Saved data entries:
━━━━━━━━━━━━━━━━━━━━

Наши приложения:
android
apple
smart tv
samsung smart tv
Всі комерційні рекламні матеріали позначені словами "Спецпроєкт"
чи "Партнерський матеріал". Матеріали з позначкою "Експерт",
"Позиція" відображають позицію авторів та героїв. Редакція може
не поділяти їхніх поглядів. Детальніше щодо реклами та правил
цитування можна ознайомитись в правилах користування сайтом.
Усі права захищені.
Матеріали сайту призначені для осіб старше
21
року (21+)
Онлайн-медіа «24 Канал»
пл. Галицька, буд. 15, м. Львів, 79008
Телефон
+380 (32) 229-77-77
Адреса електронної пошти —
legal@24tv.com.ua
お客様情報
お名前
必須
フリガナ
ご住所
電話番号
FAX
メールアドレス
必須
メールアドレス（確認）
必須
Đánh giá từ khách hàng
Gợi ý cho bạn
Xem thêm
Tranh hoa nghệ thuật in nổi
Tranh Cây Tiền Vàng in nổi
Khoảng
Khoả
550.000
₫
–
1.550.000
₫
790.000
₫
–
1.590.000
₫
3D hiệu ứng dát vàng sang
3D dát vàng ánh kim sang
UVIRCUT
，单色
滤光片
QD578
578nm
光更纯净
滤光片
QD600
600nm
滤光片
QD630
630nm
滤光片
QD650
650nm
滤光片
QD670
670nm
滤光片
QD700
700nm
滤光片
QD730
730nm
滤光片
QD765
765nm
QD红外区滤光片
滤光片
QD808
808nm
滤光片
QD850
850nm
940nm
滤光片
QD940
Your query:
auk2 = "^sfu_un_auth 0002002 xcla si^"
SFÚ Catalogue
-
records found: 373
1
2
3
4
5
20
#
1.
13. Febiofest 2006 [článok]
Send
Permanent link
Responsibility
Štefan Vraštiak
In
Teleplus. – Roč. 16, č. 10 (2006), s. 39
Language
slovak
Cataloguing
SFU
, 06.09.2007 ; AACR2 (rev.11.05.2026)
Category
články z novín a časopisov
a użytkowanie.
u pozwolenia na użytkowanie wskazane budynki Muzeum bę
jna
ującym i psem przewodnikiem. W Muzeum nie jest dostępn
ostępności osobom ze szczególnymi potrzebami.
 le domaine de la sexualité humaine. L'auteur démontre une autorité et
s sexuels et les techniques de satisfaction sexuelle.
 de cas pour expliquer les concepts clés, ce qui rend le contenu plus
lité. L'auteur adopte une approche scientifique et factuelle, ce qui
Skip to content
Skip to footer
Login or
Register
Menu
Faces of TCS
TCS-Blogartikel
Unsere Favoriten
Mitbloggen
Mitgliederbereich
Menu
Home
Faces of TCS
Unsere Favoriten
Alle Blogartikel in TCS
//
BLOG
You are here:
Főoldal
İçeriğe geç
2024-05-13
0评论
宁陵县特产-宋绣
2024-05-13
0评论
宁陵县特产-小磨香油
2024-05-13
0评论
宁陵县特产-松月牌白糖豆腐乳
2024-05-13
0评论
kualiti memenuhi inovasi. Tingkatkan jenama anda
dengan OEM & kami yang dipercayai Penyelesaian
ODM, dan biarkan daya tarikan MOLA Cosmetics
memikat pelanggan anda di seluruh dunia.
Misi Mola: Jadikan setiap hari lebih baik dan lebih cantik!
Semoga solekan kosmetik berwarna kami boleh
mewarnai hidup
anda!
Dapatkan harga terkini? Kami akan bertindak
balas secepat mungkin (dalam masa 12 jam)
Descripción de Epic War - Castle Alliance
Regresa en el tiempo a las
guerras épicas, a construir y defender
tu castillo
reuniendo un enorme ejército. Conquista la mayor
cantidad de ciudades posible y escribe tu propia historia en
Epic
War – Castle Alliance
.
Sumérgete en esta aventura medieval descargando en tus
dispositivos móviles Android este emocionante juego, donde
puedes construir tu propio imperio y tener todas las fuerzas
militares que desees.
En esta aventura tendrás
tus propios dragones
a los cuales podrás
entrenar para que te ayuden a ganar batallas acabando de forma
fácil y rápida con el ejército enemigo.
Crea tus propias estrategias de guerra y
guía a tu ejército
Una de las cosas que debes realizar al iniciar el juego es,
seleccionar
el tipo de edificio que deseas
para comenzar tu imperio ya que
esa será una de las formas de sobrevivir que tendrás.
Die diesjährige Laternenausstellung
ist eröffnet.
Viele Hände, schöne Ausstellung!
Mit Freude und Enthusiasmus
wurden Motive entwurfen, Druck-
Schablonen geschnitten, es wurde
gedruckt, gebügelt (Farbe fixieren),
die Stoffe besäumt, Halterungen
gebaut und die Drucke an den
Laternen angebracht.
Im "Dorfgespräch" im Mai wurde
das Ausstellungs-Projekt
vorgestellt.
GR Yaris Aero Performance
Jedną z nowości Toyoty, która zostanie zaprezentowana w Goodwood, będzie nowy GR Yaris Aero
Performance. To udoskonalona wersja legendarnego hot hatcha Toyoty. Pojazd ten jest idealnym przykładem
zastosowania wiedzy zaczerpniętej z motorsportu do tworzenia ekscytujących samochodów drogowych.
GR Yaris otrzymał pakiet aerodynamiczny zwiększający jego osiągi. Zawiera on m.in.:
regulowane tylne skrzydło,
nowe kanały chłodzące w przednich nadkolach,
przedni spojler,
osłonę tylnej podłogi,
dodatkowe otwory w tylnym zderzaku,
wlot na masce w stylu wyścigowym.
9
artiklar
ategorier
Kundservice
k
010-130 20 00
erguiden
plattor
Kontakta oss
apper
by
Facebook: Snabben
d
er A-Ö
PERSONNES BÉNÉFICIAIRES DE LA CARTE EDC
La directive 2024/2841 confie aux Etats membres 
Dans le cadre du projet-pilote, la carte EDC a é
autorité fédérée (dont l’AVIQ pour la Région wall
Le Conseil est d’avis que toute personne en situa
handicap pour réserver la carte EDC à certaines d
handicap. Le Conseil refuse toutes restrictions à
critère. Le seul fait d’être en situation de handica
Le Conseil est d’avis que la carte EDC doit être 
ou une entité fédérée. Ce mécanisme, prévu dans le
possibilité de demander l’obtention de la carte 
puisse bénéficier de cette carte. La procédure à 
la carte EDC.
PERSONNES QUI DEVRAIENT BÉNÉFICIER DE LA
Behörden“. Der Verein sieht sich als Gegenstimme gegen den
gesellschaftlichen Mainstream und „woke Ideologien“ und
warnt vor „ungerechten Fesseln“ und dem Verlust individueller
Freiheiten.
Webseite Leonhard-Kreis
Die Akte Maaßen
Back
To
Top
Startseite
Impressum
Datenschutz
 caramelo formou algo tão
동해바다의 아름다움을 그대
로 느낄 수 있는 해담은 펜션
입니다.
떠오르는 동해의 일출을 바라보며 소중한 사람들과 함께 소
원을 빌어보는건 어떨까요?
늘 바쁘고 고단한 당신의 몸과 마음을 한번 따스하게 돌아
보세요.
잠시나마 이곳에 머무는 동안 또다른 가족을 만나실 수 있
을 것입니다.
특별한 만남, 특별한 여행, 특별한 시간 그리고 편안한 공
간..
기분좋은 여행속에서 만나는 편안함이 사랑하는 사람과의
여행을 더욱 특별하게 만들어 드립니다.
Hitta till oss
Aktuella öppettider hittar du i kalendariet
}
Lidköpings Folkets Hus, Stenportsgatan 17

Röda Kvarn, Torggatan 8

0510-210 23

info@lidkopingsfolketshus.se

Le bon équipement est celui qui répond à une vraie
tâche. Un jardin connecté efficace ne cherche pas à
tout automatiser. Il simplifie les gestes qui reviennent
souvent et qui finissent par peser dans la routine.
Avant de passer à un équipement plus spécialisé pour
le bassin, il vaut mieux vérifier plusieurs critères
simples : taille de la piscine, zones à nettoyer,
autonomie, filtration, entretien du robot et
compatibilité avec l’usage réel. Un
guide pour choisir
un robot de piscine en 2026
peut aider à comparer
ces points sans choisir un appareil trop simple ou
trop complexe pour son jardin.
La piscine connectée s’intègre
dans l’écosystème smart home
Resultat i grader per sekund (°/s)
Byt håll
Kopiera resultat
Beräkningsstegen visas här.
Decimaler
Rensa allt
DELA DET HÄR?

━━━━━━━━━━━━━━━━━━━━

Please write out, exactly as they appear, the lines from the one containing "trop complexe pour son jardin." through the last line of the records above, and nothing more.

RESULT BELOW:
trop complexe pour son jardin.
La piscine connectée s’intègre
dans l’écosystème smart home
Resultat i grader per sekund (°/s)
Byt håll
Kopiera resultat
Beräkningsstegen visas här.
Decimaler
Rensa allt
DELA DET HÄR?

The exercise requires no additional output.